The U.S. Securities and Exchange Commission is proposing three new regulatory initiatives designed to better protect mutual fund investors.
The SEC held an open meeting on the issue this morning, at which some of the proposed reforms proved controversial. Most notably, some commissioners expressed concern about the plans to require more independent fund governance boards.
Nevertheless, the commission voted to propose amendments to its rules to enhance fund boards’ independence and effectiveness and to improve their ability to protect the interests of the funds and fund shareholders they serve. The rule amendments are designed to strengthen the hand of independent directors when dealing with fund management.

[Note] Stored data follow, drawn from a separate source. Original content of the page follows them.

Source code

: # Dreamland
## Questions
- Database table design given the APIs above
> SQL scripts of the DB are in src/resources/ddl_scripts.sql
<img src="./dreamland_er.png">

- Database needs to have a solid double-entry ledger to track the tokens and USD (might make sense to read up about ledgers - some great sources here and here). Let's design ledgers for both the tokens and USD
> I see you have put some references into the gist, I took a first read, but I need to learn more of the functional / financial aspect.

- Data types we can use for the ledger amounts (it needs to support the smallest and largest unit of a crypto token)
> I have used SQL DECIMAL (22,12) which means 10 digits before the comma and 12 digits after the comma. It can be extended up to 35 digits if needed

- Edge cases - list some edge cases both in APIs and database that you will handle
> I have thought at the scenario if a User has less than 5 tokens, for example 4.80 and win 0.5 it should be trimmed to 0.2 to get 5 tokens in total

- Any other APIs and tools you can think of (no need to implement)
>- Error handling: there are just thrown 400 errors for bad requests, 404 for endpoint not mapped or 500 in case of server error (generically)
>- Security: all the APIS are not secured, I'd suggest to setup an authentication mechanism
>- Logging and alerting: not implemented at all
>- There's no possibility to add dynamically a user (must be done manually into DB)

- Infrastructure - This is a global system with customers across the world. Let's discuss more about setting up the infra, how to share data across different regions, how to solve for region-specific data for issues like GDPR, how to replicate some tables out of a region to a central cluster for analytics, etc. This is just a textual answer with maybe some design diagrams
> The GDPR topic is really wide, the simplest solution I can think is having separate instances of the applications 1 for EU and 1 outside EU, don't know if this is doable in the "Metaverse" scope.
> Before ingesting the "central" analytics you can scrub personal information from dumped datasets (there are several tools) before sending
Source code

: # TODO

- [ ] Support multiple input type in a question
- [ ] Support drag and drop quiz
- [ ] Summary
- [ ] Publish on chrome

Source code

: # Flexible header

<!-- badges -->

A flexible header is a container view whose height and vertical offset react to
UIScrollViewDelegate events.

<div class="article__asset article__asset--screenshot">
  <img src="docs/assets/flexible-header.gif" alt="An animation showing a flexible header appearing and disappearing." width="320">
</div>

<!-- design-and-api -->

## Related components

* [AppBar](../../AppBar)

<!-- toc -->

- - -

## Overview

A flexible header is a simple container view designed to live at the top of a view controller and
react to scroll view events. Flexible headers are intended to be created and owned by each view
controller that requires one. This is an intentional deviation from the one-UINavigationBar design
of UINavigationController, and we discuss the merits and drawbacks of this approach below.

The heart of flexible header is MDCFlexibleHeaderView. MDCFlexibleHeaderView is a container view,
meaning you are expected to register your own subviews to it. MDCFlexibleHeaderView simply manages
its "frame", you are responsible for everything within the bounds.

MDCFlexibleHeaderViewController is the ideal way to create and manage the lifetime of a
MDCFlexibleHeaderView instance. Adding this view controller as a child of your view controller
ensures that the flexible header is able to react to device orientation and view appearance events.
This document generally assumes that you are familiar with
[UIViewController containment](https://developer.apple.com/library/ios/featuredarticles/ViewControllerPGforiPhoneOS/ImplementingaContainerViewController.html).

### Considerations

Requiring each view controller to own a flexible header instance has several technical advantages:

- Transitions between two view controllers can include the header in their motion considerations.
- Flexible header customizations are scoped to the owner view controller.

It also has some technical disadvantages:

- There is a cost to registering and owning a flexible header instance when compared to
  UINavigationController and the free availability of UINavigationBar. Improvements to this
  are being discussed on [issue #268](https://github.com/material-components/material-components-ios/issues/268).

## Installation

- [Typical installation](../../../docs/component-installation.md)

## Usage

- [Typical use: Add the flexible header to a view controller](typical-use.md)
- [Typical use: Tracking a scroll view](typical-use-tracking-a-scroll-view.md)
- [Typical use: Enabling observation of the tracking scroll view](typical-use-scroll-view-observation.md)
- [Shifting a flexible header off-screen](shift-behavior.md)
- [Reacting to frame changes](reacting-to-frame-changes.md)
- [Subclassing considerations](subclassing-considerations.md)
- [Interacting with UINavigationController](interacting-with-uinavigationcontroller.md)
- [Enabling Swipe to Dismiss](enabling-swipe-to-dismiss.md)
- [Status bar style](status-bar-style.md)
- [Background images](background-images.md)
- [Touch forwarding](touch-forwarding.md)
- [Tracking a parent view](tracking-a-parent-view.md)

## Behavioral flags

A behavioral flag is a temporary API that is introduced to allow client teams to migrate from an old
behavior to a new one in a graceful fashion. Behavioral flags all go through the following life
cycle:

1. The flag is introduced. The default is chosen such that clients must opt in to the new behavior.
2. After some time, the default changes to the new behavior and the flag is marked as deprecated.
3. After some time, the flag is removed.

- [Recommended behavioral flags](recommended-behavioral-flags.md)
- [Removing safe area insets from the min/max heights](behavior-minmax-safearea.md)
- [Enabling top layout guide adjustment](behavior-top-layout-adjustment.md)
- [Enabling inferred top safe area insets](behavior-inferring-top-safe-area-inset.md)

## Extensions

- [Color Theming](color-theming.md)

Independent directors would be required to constitute at least 75% of the fund’s board. The board would be required to appoint a chairman who is an independent director, and it would be required to assess its own effectiveness at least once a year. The independent directors would be required to meet in separate sessions at least once a quarter. As well, the fund would be required to authorize the independent directors to hire their own staff.
The SEC also voted to propose a new rule that would require fund managers to adopt and enforce codes of ethics applicable to their supervised persons. An advisor’s code of ethics would have to include certain minimum provisions.
Finally, the commission also voted to propose two new rules and rule amendments that are designed to enhance the information that broker-dealers provide to their customers. The two new rules would require broker-dealers to provide their customers with targeted information regarding the costs and conflicts of interest that arise from the distribution of mutual fund shares.
The rules would require disclosure at two key times — first at the point of sale, and second at the completion of a transaction in the transaction confirmation.
Comments on the governance and code of ethics proposals are due in 45 days, comments on the disclosure provisions are due in 60 days.